Write out exactly the lines below starting at the one containing "pinky tip: (133, 148)" and ending at the one containing "index tip: (225, 340)". Omit every picture.
● ● ● ●
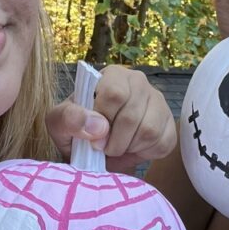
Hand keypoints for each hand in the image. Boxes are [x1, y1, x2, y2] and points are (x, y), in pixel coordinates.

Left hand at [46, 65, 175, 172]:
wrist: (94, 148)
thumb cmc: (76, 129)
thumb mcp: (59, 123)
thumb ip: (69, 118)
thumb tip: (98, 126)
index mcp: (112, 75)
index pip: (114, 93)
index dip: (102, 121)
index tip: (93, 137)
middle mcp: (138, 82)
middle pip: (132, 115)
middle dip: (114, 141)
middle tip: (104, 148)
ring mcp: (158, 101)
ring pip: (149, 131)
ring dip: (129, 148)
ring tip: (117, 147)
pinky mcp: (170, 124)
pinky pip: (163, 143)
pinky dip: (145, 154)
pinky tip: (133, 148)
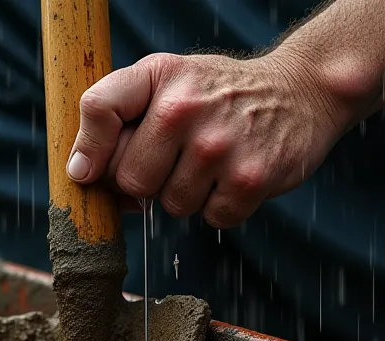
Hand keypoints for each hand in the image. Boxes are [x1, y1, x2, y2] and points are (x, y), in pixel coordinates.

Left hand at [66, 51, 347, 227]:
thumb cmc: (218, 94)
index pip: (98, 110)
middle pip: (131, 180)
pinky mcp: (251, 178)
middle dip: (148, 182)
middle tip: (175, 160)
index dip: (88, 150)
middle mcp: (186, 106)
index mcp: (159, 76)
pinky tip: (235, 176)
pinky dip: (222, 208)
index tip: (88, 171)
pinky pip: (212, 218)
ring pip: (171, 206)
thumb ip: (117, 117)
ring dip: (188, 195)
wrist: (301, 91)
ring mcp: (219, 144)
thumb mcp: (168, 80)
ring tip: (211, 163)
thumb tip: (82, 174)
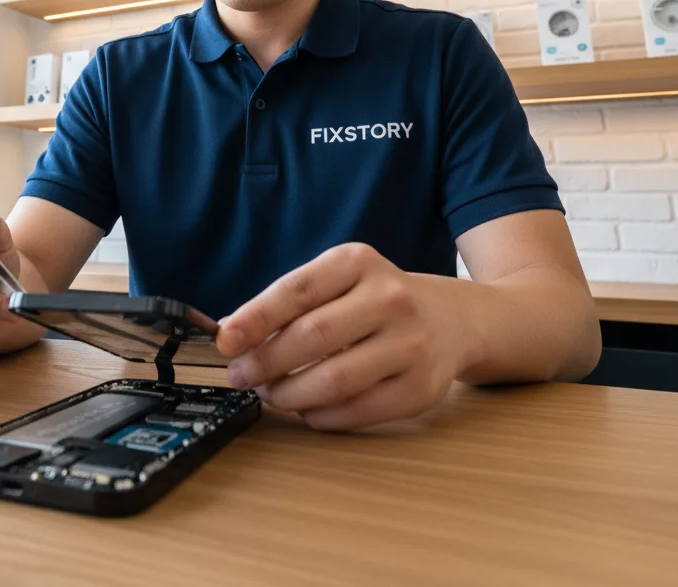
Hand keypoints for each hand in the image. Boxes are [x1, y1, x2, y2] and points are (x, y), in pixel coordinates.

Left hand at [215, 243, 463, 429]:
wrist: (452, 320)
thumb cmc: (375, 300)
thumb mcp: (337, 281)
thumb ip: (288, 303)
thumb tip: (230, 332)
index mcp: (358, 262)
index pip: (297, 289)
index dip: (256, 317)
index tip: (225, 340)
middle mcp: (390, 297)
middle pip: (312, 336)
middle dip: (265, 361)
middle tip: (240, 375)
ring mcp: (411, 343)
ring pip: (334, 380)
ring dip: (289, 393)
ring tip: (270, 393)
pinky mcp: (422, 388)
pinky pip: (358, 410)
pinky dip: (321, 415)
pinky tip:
● ● ● ●
(TASK SOLUTION):
pinky tip: (133, 148)
Hand keypoints for each hand in the image. Boxes are [x1, y1, x2, y2] and points are (x, y), in pixel coordinates.

Left hand at [66, 51, 347, 227]:
thumb cmc: (218, 94)
index pip: (98, 110)
middle pip: (131, 180)
pinky mcp: (251, 178)
middle dip: (148, 182)
middle tip: (175, 160)
index dip: (88, 150)
middle mcp: (186, 106)
index mcp: (159, 76)
pinky tip: (235, 176)
pinky dip: (222, 208)
index tip: (88, 171)
pinky pip: (212, 218)
ring pip: (171, 206)
thumb ip: (117, 117)
ring dip: (188, 195)
wrist: (301, 91)
ring mcp: (219, 144)
thumb mcp: (168, 80)
ring tip: (211, 163)
thumb tip: (82, 174)
Hand keypoints for each hand in the image. Boxes are [x1, y1, x2, y2] and points are (x, y), in pixel coordinates.

Left hand at [215, 243, 463, 429]:
wrist: (452, 320)
thumb cmc: (375, 300)
thumb mcp: (337, 281)
thumb ip: (288, 303)
thumb tip: (230, 332)
index mcp: (358, 262)
index pip: (297, 289)
index dip: (256, 317)
index tip: (225, 340)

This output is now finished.